— How to complete this task —
Give the entries, from the start through the line containing "This application calculates", as a Markdown table with columns No. and Text, putting a row number in the first column and the line in the second. Omit blank lines, and leave the pictures out of the table.

------ Given information ------

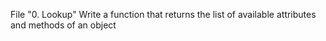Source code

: File "0. Lookup" Write a function that returns the list of available attributes and methods of an object
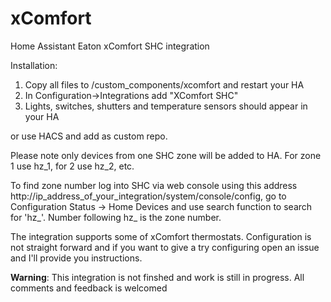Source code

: # xComfort
Home Assistant Eaton xComfort SHC integration


Installation:
  1. Copy all files to /custom_components/xcomfort and restart your HA
  2. In Configuration->Integrations add "XComfort SHC"
  3. Lights, switches, shutters and temperature sensors should appear in your HA

or use HACS and add as custom repo.

Please note only devices from one SHC zone will be added to HA. For zone 1 use hz_1, for 2 use hz_2, etc.

To find zone number log into SHC via web console using this address http://ip_address_of_your_integration/system/console/config, go to Configuration Status -> Home Devices and use search function to search for 'hz_'. Number following hz_ is the zone number.

The integration supports some of xComfort thermostats. Configuration is not straight forward and if you want to give a try configuring open an issue and I'll provide you instructions.

<b>Warning</b>: This integration is not finshed and work is still in progress. All comments and feedback is welcomed
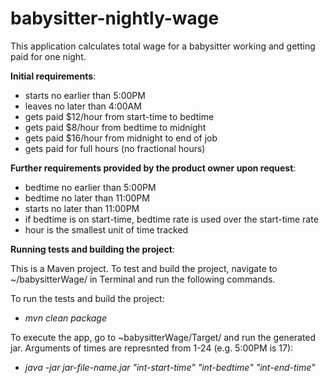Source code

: # babysitter-nightly-wage
This application calculates total wage for a babysitter working and getting paid for one night.

**Initial requirements**:
* starts no earlier than 5:00PM
* leaves no later than 4:00AM
* gets paid $12/hour from start-time to bedtime
* gets paid $8/hour from bedtime to midnight
* gets paid $16/hour from midnight to end of job
* gets paid for full hours (no fractional hours)

**Further requirements provided by the product owner upon request**:
* bedtime no earlier than 5:00PM
* bedtime no later than 11:00PM
* starts no later than 11:00PM
* if bedtime is on start-time, bedtime rate is used over the start-time rate
* hour is the smallest unit of time tracked

**Running tests and building the project**:

This is a Maven project. To test and build the project, navigate to ~/babysitterWage/ in Terminal and run the following commands.

To run the tests and build the project: 

* _mvn clean package_

To execute the app, go to ~babysitterWage/Target/ and run the generated jar. Arguments of times are represnted from 1-24 (e.g. 5:00PM is 17):

* _java -jar jar-file-name.jar "int-start-time" "int-bedtime" "int-end-time"_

------

— Solved problem —
| No. | Text |
|---|---|
| 1 | Source code |
| 2 | : File "0. Lookup" Write a function that returns the list of available attributes and methods of an object |
| 3 | Source code |
| 4 | : # xComfort |
| 5 | Home Assistant Eaton xComfort SHC integration |
| 6 | Installation: |
| 7 |   1. Copy all files to /custom_components/xcomfort and restart your HA |
| 8 |   2. In Configuration->Integrations add "XComfort SHC" |
| 9 |   3. Lights, switches, shutters and temperature sensors should appear in your HA |
| 10 | or use HACS and add as custom repo. |
| 11 | Please note only devices from one SHC zone will be added to HA. For zone 1 use hz_1, for 2 use hz_2, etc. |
| 12 | To find zone number log into SHC via web console using this address http://ip_address_of_your_integration/system/console/config, go to Configuration Status -> Home Devices and use search function to search for 'hz_'. Number following hz_ is the zone number. |
| 13 | The integration supports some of xComfort thermostats. Configuration is not straight forward and if you want to give a try configuring open an issue and I'll provide you instructions. |
| 14 | <b>Warning</b>: This integration is not finshed and work is still in progress. All comments and feedback is welcomed |
| 15 | Source code |
| 16 | : # babysitter-nightly-wage |
| 17 | This application calculates total wage for a babysitter working and getting paid for one night. |